4.20.2003

Why Do Athiests Celebrate Easter, Christmas and other Religious Holidays
or, Why Are Athiests Forced into Celebrating Religious Holidays by Familial Obligation.

I'm kind of grumpy because I knew today was coming for a while and knew that my day was going to be hijacked by Easter. What is Easter anyway, why are there rabbits leaving chicken eggs hidden?

I don't know and I don't really care anymore. All I know is that I am being disempowered to do what I might like to with my day. Instead, we drive an hour, hang out for four or five hours and then drive another hour home. And that gets to be my Sunday.

I'm sure that I will enjoy myself when I get there, I'm sure that it will end up being fun (fun is a subjective term though). And irregardless, its not what I choose to do with my day but I am doing it out of a sense of obligation. I suppose that this earns me a future favor, some chit I can call in when I want to not do something like this.

Perhaps I should explain my position a little further and better.

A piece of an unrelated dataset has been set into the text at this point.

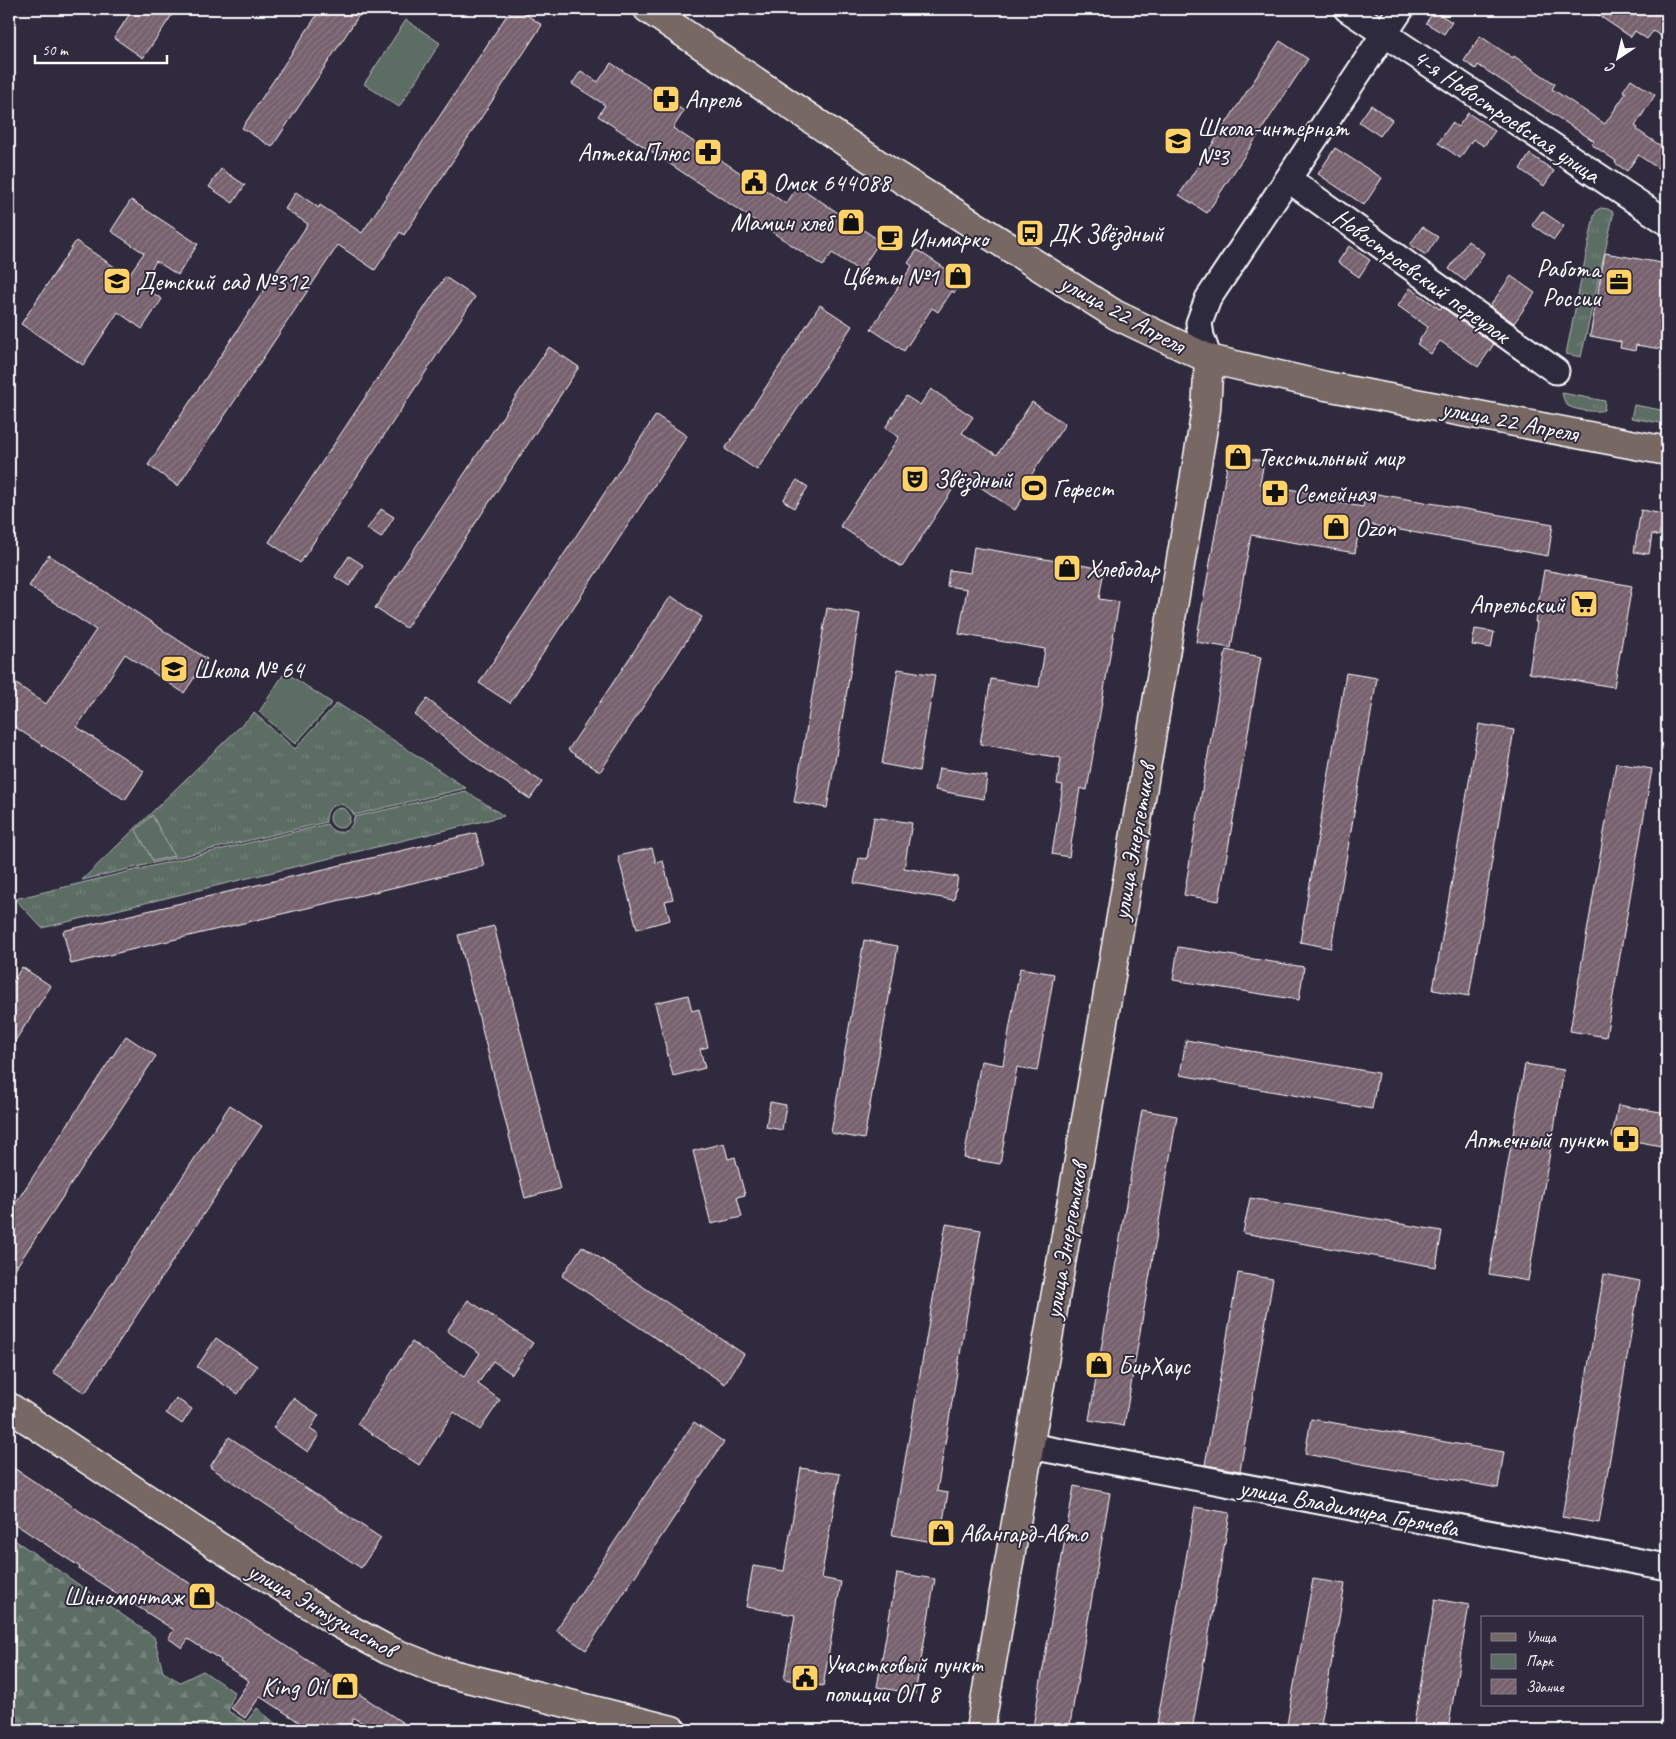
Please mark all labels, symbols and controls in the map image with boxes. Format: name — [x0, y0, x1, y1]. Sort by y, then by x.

I hate holidays for the most part. With the exception of Thanksgiving and the Fourth of July (and, in Santa Cruz, October 9, the city celebration), yep, I hate them. Christmas? Hate it. Valentine's Day? Hate it with a passion. Halloween? Nah, can't hate any day when strangers give you candy and its alright.

Why do I hate most holidays? Because they aren't normal, they are highly stressful times that defeat self esteem, that tear apart families and that can create deep rifts, chasms between blood relations. Sure, the meal can be almost worth the insanity that leads up to it, almost but not quite.

Holidays are retail cash cows, artificially pumped up, hyped and over marketed until the populance is numbed into compliance. Stupified into conformity so that it all feels normal. Christmas the celebration of the birth of Jesus Christ? Um, no, Biblical scholars have figured out that Jesus was born in like May. So why December 25? Oh yeah, its a pagan holiday. How do you stamp out the competition? Usurp their days into your own.

Holidays are about guilt, they are about coercion, about obligation. If you don't buy a stupidly huge box of chocolates and just-for-that-week-over-priced roses, then you're a scumbag. Don't take on massive consumer debt to PROVE your love for your loved ones? Then you're dirt.

This is the destructive message delivered by holiday retail marketing messages. What's that? You didn't assume another financial burden to demonstrate your love for your __________ (insert your relation in here)? Why then, you should burn in hell you unloving jerkface.

Whatever, I do think I'm going to take my motorcycle and at least have some fun that way. Unless I'm not allowed to.